The tasks:
1. Answer these about the forum thread, one line each:
(a) How many photos does CubaMark say are in iPhoto?
(b) Which poster did Macaholic mean to address instead of MBD?
(c) Which program does kastytis say there was no intention of buying?
2. Rename "iPhoto" to "Aperture" in the forum thread, and write out the passage from "## CubaMark (Feb" to "wall or something." with that change.

Text passage:
++++++++++
And, besides... maybe the files were problematic -- or made proprietary in some way -- before?


----------



## MacDoc (Nov 3, 2001)

More reflective of my current existence.
Besides...it's cute.


----------



## MBD (Sep 1, 2003)

Macaholic - I don't use Windows. You're probably thinking of the poster that wants to take his Macbook back.


----------



## Macaholic (Jan 7, 2003)

MBD said:


> Macaholic - I don't use Windows. You're probably thinking of the poster that wants to take his Macbook back.


DANG! Sorry! I meant *kastytis*.


----------



## MBD (Sep 1, 2003)

Heh heh np!


----------



## CubaMark (Feb 16, 2001)

I'm with SINC - iPhoto has never failed me... of course, I only have 1500 phots in there, so those with much larger libraries perhaps are hitting a performance wall or something.

It's integration with all the iApps (iMovie and iWeb particularly) is a big sell for me.

One thing some new users of iPhoto don't realize is that you can assign an external editor (e.g., Photoshop) that launches upon a double-click of the images. Check out the iPhoto preferences for this. It's invaluable!

M.


----------



## kastytis (Oct 24, 2006)

You're missing my point. I bought a macbook thinking that have wonderfully integrated software also meant the individual programs worked well alone by themselves. I had no intention of buying Photoshop. Perhaps if Apple would let me know programs such as iPhoto are much more basic than I could realize. That's not the impression. 

I left Windows partially so I wouldn't have to constantly be buying better software than the usual garbage found on a new pc. 

That myth is busted.

I may still keep my macbook. But, hey, I'll think twice before recommending. Advertising does sell. I feel I got a bit sold.


----------



## Macaholic (Jan 7, 2003)

If you thought that iPhoto -- a free program -- rivals Adobe Photoshop, well then let's just say that your expectations needs a little moderation.. or perhaps more research was required (the attached screenshot shows an interesting text search result in Safari at the iPhoto page).

iPhoto can crop, colour correct, sharpen, adjust exposure and straighten photos, as well as apply some basic, fairly typical effects. Unlike Photoshop, it can't let you put your head on Arnold Schwarzenegger's body.
++++++++++
Data entries:
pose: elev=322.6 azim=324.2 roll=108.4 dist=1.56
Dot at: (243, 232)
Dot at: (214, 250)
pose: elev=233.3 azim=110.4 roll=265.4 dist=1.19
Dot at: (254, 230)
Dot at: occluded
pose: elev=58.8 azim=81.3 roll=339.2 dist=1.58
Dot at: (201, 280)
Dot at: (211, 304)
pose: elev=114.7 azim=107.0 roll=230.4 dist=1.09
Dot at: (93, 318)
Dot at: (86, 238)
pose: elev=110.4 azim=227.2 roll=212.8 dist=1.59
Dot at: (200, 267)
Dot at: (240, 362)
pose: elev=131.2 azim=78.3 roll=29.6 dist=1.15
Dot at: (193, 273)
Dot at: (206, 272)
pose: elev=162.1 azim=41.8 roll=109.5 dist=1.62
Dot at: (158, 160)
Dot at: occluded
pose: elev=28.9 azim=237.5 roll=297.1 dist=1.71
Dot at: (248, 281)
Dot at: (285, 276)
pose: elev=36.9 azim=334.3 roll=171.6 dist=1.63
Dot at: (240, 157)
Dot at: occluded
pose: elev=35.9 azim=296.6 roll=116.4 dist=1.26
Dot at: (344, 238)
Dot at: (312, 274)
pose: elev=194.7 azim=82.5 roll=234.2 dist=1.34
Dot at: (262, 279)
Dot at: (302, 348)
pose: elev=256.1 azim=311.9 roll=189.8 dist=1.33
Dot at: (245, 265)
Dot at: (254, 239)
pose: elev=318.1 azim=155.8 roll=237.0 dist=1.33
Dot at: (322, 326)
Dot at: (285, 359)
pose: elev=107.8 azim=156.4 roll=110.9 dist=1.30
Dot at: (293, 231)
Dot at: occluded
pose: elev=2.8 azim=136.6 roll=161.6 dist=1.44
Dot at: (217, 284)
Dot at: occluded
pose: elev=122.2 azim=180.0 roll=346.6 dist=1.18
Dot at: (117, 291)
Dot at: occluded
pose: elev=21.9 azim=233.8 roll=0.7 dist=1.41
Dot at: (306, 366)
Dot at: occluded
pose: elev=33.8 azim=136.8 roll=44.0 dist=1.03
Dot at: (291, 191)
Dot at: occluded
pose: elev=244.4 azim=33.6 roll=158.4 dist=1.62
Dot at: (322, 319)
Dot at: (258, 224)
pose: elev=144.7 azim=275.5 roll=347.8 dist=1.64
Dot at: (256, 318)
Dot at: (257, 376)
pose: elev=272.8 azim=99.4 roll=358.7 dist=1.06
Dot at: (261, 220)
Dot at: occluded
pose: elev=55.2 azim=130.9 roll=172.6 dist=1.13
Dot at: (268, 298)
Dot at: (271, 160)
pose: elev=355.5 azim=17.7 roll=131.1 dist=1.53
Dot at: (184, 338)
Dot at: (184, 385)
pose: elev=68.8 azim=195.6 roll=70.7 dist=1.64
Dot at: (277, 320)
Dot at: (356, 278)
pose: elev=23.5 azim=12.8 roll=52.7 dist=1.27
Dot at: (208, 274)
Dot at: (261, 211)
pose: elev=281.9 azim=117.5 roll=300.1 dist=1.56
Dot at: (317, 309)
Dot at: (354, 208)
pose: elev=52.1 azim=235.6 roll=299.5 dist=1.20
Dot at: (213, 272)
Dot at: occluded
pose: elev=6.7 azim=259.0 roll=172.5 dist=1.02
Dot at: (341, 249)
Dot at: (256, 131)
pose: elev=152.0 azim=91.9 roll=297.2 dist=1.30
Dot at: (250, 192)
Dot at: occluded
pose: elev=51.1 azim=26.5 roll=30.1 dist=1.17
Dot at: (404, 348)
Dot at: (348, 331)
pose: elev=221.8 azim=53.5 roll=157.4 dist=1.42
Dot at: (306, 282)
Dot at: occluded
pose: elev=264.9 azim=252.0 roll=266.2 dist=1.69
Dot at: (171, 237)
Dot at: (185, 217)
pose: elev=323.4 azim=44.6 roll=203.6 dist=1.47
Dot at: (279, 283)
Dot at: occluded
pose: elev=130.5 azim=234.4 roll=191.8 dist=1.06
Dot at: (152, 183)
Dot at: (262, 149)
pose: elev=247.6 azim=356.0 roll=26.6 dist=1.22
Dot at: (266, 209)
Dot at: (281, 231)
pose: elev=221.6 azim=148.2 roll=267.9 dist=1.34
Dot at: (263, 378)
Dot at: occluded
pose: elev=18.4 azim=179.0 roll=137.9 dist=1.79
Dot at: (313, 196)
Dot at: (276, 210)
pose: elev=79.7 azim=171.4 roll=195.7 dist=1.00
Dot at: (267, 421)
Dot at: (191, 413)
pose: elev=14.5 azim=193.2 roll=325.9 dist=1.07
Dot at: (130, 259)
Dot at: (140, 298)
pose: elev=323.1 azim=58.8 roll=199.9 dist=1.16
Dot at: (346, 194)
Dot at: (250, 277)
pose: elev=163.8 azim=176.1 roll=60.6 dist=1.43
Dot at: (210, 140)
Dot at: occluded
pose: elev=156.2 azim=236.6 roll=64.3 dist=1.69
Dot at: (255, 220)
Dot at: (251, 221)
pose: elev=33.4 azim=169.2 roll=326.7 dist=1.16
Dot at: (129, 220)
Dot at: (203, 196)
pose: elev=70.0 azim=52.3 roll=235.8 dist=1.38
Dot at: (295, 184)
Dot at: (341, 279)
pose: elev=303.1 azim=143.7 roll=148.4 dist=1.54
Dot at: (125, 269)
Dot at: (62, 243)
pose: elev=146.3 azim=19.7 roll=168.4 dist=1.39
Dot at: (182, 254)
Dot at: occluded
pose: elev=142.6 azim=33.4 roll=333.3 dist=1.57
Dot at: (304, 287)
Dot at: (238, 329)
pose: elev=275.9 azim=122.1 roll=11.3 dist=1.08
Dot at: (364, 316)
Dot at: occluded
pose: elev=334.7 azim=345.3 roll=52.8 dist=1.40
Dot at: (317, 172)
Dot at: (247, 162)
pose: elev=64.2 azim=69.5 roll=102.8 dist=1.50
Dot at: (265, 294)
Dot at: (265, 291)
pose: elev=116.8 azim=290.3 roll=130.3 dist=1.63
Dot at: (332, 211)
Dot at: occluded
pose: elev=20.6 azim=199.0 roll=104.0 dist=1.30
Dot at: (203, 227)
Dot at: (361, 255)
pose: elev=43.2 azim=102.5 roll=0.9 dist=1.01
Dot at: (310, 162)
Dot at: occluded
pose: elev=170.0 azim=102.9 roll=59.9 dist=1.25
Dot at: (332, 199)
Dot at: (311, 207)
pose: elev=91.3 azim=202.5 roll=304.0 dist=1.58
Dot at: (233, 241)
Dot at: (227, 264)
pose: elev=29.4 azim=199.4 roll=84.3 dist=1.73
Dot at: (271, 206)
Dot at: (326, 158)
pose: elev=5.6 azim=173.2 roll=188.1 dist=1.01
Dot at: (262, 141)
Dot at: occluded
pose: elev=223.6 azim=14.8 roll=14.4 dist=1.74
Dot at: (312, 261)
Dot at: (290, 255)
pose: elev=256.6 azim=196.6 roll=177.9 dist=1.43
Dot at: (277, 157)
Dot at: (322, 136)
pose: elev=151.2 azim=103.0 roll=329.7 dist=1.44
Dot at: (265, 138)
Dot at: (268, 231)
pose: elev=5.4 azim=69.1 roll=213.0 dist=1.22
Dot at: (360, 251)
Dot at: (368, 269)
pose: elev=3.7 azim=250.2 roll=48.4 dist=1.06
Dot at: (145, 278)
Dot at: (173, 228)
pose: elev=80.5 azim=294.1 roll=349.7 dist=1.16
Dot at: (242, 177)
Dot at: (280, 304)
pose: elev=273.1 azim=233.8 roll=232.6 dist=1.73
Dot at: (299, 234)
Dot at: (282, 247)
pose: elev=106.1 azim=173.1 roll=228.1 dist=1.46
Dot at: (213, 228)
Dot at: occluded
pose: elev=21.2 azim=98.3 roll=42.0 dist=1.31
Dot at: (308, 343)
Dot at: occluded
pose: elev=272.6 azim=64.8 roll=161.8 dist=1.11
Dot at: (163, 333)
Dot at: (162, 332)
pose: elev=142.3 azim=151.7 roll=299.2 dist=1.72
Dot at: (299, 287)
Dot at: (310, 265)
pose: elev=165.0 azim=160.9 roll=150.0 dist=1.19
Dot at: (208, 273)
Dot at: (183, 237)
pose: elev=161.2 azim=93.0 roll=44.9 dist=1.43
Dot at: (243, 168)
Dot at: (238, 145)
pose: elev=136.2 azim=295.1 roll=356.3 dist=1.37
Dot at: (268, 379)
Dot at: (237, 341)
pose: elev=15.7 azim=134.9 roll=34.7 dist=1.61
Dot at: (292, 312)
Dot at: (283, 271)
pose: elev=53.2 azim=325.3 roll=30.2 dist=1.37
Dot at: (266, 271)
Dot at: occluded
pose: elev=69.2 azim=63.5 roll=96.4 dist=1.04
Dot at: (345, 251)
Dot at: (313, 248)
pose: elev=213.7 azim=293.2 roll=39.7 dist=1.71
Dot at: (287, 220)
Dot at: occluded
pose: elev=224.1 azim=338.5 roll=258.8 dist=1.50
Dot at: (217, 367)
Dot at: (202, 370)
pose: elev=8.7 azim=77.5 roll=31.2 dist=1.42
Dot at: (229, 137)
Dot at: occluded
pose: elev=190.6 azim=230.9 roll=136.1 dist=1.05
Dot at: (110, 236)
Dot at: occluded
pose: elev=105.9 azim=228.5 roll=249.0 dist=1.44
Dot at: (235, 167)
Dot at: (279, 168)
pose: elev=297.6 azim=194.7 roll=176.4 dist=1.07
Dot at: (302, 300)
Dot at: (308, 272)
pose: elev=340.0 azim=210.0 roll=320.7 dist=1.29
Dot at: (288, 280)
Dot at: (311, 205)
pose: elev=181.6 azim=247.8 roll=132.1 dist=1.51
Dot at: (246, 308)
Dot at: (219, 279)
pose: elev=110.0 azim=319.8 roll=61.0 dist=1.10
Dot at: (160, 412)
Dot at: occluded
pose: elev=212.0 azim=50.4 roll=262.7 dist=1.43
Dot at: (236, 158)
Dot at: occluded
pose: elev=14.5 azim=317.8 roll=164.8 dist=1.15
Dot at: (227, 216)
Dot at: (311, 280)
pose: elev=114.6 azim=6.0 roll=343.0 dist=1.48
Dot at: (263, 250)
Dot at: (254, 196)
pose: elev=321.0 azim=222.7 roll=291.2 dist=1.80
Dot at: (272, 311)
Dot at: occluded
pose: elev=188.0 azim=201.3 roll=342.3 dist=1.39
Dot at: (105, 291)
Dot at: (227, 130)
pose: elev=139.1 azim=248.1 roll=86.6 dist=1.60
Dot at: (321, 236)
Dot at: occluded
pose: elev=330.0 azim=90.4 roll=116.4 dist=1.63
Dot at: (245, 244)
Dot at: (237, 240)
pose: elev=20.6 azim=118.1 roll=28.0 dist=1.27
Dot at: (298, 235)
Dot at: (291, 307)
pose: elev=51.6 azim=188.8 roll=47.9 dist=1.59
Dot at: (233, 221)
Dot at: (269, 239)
++++++++++
Outputs in order:
1.
(a) 1500
(b) kastytis
(c) Photoshop

2.
## CubaMark (Feb 16, 2001)

I'm with SINC - Aperture has never failed me... of course, I only have 1500 phots in there, so those with much larger libraries perhaps are hitting a performance wall or something.